What you should do:
Below are some records; copy each line in them that contains "still".

START Records supplied

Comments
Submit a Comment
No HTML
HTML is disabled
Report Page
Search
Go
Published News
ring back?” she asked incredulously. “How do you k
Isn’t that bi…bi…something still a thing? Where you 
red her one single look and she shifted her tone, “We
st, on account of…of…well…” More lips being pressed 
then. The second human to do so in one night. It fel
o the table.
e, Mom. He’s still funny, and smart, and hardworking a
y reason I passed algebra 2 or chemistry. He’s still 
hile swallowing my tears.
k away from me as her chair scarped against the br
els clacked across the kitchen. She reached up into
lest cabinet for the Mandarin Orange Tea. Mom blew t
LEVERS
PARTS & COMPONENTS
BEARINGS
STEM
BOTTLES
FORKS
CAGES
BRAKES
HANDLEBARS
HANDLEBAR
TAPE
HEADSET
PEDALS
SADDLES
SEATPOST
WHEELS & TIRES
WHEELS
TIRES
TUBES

END Records supplied
START Records supplied

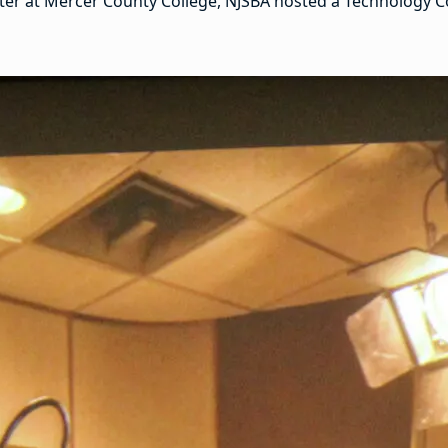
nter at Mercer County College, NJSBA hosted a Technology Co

END Records supplied

Response:
Isn’t that bi…bi…something still a thing? Where you 
e, Mom. He’s still funny, and smart, and hardworking a
y reason I passed algebra 2 or chemistry. He’s still 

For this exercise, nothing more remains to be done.